A. Incentivise the boy by explaining that he will have to hire a cleaner for the mews during his occupancy. This will cost £70 per week or £10 per hour for one hour per day. He will have to pay this out of his own earnings. Give him time to think about this and how annoying it would be for him to pay out this money when he is trying to save and then suggest that he do his own cleaning. ‘It will be just like earning an extra £70 per week!’ Insist that you make a 360 degree inspection of the mews each morning by Skype. He will just have to walk around with his laptop to facilitate the viewings. If he fails to meet your standards, then you must hire a cleaner and recover the cost from him.
Q. For many years we have happily owned a weekend cottage but now the council will no longer come down the drive to collect rubbish. They want it put out on the road in special bins on a Tuesday (when we are already back in London) and then they want the bins removed from the road again within a few hours. We do not have live-in help so what should we do?
A. Fill your Royal Borough of Kensington and Chelsea recycling bags with your country rubbish and drive it back up to London where it will be collected from your doorstep. This is not morally wrong as you would have been generating rubbish in the Royal Borough had you not gone away for the weekend. Meanwhile compost the food waste or hand it to a local farmer for chicken feed.
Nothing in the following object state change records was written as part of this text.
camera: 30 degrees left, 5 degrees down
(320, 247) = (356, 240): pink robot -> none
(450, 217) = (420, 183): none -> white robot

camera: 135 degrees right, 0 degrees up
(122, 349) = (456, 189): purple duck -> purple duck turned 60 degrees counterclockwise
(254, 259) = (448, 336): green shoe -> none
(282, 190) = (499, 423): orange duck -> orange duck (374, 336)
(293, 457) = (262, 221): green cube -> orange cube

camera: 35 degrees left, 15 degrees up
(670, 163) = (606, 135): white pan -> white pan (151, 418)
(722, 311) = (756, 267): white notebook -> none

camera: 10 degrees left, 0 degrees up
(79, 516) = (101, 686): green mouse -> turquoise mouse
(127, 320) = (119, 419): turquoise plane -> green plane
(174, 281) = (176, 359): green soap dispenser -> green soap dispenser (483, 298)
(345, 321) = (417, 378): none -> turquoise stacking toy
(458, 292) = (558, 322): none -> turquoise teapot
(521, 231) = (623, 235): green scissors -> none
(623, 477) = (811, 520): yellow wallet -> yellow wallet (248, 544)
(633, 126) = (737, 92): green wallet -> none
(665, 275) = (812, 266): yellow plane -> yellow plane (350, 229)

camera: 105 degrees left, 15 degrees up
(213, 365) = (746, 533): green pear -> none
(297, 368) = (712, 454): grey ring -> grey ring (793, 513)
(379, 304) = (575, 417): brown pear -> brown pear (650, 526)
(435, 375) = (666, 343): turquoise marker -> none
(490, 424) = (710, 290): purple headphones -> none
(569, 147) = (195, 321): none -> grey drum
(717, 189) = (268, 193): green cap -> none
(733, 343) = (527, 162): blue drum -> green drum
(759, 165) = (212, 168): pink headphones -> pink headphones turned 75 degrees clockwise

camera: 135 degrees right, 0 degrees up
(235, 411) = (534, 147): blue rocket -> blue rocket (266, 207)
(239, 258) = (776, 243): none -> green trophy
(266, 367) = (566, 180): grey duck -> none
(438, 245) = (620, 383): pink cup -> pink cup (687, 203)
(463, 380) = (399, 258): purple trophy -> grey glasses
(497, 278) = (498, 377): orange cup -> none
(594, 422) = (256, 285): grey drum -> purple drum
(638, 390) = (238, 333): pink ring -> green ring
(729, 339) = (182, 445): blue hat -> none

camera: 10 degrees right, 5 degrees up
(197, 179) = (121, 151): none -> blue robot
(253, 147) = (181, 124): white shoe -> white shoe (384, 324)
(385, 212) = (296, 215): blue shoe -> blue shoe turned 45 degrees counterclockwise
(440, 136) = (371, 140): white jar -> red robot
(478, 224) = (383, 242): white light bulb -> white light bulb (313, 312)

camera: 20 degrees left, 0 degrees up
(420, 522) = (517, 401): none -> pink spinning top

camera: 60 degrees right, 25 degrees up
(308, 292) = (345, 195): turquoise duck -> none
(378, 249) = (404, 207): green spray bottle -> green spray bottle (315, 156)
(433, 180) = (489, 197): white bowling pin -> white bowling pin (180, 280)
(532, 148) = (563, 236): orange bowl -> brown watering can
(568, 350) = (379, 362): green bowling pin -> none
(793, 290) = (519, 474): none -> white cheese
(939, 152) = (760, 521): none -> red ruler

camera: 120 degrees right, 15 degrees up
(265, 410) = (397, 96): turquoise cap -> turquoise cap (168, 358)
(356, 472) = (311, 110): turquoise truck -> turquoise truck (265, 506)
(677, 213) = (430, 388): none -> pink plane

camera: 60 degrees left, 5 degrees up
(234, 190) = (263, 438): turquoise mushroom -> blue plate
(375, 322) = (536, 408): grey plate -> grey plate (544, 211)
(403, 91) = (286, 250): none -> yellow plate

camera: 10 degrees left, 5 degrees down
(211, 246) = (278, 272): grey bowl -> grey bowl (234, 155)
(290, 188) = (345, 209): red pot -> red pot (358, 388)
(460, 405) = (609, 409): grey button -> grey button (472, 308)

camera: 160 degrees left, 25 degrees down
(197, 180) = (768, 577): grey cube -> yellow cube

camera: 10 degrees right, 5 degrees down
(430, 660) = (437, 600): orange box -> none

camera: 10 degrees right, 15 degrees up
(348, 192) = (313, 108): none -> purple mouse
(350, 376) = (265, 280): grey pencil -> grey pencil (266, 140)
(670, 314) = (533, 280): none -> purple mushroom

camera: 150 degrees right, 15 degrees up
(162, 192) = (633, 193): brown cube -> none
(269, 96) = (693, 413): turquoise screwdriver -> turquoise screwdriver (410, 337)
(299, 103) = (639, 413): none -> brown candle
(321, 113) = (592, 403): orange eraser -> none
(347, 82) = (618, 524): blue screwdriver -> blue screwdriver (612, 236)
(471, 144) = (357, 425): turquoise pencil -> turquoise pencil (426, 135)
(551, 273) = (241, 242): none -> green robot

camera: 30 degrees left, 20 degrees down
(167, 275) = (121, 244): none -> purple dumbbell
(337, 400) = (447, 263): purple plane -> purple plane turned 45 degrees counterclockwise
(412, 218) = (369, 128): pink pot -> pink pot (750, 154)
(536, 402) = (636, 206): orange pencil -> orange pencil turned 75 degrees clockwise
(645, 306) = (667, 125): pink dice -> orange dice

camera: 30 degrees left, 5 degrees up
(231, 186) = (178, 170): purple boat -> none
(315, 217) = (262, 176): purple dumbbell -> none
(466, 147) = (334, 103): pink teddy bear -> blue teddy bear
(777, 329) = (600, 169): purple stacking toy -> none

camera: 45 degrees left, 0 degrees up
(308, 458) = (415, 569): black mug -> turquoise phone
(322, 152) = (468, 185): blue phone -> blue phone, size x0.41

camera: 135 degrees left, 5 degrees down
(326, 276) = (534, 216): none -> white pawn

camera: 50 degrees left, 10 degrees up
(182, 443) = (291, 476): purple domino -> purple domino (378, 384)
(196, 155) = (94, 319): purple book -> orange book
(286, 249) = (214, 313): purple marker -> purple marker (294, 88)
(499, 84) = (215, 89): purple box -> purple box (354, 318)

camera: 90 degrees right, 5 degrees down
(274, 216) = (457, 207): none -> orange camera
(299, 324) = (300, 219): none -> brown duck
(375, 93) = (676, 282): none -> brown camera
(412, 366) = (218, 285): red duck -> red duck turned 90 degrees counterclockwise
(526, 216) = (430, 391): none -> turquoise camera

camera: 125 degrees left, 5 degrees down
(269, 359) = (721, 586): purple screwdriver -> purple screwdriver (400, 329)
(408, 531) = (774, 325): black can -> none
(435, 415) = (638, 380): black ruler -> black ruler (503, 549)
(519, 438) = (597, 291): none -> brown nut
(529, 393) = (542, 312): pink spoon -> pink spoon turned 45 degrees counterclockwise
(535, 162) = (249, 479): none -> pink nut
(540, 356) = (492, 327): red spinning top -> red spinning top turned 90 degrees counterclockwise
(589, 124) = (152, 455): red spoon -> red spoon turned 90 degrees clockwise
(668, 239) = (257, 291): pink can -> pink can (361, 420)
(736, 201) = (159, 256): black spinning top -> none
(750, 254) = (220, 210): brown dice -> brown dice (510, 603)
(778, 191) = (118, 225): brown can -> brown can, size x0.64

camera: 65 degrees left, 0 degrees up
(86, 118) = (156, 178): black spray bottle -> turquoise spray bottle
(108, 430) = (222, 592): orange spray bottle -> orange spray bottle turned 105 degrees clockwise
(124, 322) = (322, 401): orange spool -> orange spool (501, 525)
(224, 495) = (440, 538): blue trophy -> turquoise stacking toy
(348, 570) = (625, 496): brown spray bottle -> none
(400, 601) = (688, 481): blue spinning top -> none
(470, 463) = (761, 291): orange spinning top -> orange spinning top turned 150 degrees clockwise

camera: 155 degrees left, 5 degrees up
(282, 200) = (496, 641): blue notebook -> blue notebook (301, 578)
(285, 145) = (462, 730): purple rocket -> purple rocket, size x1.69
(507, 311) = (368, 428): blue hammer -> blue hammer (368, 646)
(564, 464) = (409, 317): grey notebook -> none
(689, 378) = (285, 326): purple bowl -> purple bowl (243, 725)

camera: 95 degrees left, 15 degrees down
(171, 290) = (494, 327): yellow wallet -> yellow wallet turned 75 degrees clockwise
Q. I have just bought a chihuahua. Expressions such as poo, mess or doings seem inappropriate when used in connection with a little being with all the elegance of a canine Audrey Hepburn. Nevertheless instructions do need to be given when asking someone who may not speak English terribly well to take her to the park and collect and dispose of the said substance. How can I get around this difficulty?
A. Please use the expression ‘dog litter’. This gets the message across very ably. Everyone knows what is meant but the mental image is of paper rather than you-know-what.